At Wat Ambavana there are 4 or 5 former monks who have become hungry ghosts and come to receive the merit transferred on every Buddhist holy day. I am not sure if any of you have seen them. I asked, “Aren’t you reborn yet?” They said, “No, sir. My karma has not ended.” They come to beg around here, Luang Tah Fueng for one. Another one is called Luang Tah Gao. He is still around and comes every Buddhist holy day. His place is yonder, beside the Uposatha Hall. He comes to receive the share of merit from people who offer sanghadana. He also peeks about the meditation hall to see if there is any practicer who has attained higher states. He then approaches to beg for a share of merit. Anyone who has not made progress has never been asked. Hungry ghosts do not go to the house of people without virtues and fortunes. A hungry ghost can enter any house like a beggar. Can a hungry ghost enter the Uposatha Hall? Yes! But demons cannot.

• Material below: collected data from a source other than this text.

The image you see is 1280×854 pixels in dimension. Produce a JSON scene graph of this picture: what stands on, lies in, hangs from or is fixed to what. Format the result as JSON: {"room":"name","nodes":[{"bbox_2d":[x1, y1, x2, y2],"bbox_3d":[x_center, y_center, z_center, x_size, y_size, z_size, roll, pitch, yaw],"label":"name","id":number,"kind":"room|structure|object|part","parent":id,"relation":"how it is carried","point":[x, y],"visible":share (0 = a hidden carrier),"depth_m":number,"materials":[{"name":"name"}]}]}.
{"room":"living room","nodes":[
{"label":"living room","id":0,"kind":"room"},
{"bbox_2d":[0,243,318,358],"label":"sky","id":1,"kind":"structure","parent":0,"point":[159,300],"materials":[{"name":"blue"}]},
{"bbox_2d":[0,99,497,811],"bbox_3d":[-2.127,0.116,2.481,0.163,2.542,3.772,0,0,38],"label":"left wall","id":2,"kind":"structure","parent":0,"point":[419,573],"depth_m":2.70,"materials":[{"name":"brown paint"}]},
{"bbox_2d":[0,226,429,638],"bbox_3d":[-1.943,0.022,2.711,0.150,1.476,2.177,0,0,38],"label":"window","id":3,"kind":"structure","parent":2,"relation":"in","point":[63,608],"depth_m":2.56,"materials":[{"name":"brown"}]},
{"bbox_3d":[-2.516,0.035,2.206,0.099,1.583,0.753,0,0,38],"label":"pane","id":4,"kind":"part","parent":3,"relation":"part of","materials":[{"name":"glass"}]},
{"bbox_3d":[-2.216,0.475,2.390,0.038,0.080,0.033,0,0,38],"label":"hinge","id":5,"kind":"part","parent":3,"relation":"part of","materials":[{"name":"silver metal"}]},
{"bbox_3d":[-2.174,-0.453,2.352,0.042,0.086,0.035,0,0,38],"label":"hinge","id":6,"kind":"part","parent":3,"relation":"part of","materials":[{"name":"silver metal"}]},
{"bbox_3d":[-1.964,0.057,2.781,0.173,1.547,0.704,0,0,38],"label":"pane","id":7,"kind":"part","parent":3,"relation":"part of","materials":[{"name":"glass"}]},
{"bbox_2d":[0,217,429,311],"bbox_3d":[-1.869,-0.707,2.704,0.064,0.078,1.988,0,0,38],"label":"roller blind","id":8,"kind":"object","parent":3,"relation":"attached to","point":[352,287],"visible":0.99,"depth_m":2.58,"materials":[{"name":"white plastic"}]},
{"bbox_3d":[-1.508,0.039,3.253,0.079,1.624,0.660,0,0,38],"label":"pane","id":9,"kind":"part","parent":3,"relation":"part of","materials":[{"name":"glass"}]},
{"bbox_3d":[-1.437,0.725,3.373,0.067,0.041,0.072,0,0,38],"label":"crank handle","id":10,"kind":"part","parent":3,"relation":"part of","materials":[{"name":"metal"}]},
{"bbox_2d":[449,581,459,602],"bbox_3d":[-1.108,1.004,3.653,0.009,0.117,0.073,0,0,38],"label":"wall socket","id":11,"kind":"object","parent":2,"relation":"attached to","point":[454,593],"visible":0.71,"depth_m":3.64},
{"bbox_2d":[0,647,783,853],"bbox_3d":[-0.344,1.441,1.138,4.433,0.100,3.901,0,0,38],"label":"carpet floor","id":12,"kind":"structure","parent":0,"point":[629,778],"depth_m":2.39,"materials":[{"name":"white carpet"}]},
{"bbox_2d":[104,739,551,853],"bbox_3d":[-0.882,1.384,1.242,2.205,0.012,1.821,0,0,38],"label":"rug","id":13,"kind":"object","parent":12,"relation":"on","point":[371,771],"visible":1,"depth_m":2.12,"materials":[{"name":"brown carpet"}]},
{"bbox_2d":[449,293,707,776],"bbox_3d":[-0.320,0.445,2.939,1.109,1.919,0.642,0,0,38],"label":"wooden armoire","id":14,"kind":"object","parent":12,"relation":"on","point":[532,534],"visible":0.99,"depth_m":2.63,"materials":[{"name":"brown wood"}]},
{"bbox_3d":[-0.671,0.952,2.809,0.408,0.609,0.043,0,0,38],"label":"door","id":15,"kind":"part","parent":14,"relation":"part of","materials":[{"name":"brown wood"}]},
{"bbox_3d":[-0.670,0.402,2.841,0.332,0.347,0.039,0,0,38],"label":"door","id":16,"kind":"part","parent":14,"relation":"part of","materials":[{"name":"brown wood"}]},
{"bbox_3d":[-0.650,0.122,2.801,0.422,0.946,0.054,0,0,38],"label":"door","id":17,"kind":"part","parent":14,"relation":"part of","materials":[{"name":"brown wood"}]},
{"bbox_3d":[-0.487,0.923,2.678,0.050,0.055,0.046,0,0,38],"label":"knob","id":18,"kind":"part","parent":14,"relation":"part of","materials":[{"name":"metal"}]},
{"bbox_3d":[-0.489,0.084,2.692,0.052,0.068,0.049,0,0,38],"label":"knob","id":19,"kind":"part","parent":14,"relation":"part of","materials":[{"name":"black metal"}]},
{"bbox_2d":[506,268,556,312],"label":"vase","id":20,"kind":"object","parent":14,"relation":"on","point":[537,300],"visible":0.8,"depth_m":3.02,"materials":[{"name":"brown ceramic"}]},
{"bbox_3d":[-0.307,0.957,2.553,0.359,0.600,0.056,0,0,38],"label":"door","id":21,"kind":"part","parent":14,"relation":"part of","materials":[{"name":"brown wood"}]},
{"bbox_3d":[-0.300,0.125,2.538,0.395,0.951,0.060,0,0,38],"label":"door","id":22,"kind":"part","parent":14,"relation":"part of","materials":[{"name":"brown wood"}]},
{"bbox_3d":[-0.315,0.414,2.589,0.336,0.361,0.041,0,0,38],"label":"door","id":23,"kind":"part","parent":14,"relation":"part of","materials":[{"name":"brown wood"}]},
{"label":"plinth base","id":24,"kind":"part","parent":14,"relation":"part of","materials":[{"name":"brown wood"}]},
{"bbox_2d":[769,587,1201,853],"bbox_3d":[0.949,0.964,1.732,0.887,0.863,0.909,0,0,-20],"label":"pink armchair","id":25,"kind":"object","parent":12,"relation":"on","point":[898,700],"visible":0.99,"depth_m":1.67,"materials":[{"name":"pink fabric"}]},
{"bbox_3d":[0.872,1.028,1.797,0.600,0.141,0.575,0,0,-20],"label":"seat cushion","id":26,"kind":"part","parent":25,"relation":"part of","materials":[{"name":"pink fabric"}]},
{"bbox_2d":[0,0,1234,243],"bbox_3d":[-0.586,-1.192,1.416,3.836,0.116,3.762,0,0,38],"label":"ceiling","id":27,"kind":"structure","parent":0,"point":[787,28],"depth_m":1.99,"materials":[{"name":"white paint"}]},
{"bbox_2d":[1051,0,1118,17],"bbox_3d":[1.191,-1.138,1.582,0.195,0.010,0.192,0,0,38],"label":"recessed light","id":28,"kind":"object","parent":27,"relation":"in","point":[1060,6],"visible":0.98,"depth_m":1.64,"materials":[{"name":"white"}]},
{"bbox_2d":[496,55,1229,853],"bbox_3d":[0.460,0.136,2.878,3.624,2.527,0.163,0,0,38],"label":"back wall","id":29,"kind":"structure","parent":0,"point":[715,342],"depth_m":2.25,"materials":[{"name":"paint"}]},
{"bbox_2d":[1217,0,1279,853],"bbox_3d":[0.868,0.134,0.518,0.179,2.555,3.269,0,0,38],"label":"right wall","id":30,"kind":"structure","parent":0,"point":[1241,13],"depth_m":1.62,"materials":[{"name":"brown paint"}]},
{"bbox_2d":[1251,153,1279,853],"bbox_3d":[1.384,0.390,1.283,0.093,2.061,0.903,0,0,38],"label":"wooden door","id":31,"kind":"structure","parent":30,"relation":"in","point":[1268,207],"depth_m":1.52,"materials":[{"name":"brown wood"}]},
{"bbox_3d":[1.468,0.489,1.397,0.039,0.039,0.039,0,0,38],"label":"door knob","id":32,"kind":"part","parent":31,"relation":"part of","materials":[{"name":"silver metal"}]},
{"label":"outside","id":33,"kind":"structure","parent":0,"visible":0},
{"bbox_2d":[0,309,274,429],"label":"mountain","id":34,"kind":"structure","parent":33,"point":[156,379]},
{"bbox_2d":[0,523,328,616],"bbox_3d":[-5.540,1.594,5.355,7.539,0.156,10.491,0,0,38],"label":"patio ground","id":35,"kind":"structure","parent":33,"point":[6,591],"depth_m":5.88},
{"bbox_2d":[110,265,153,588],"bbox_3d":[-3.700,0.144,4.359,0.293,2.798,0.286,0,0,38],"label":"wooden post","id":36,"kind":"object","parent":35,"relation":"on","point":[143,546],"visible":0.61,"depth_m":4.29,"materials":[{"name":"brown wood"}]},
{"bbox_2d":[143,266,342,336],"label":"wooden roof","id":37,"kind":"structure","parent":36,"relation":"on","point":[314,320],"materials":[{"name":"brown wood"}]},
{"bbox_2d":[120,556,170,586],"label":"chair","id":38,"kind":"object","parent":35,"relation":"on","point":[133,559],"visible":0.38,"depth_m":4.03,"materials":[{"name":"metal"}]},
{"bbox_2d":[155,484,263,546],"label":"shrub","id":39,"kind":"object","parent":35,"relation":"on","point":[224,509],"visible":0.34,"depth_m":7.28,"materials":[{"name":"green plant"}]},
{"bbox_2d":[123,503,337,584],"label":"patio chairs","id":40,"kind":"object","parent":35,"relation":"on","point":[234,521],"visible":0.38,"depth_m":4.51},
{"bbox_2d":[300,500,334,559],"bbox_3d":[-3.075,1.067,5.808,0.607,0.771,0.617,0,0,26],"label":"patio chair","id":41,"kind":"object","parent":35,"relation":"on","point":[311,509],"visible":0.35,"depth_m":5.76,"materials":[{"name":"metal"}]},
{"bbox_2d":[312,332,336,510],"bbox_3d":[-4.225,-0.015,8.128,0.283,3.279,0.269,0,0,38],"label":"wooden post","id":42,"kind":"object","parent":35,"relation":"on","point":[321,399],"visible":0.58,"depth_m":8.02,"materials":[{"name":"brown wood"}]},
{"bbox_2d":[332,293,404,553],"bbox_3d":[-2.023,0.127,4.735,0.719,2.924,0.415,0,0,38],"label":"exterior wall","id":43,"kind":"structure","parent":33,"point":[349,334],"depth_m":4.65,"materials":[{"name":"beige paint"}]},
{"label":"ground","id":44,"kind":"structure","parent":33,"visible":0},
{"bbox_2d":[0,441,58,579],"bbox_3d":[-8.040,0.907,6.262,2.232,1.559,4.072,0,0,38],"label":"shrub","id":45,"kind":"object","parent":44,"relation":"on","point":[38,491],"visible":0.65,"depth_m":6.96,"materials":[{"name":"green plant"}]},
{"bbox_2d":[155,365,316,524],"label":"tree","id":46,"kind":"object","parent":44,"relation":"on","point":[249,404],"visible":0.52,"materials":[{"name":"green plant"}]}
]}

If we have virtues and merit in our house, there will be deities protecting us. Demons, ferocious giants or spirits cannot enter. There is no need to find protective gadgets, ask the monk to write magic script nor spread magic sand. They cannot enter. If we chant and pay homage to the Buddha every day, also regularly practice meditation and radiate loving-kindness, those spirits cannot come into our house.
The only type of spirit that can enter is a hungry ghost. The door to hungryghost land is greed. So, they are like beggars, who can enter anywhere to bow and beg for a share of merit.
When we practice meditation, our grandparents or ancestors who have become hungry ghosts normally come to ask for merit. Anyone who hears the cries of a hungry ghost can be sure that he is your relative. If you do not hear it, then he is not your relative. Those who hear the cries, prepare to radiate lovingkindness to him. He is sure to be your relative crying for a share of merit. So, transfer the merit to him.
Not every relative from any existence goes to heaven after death. I leave you thus.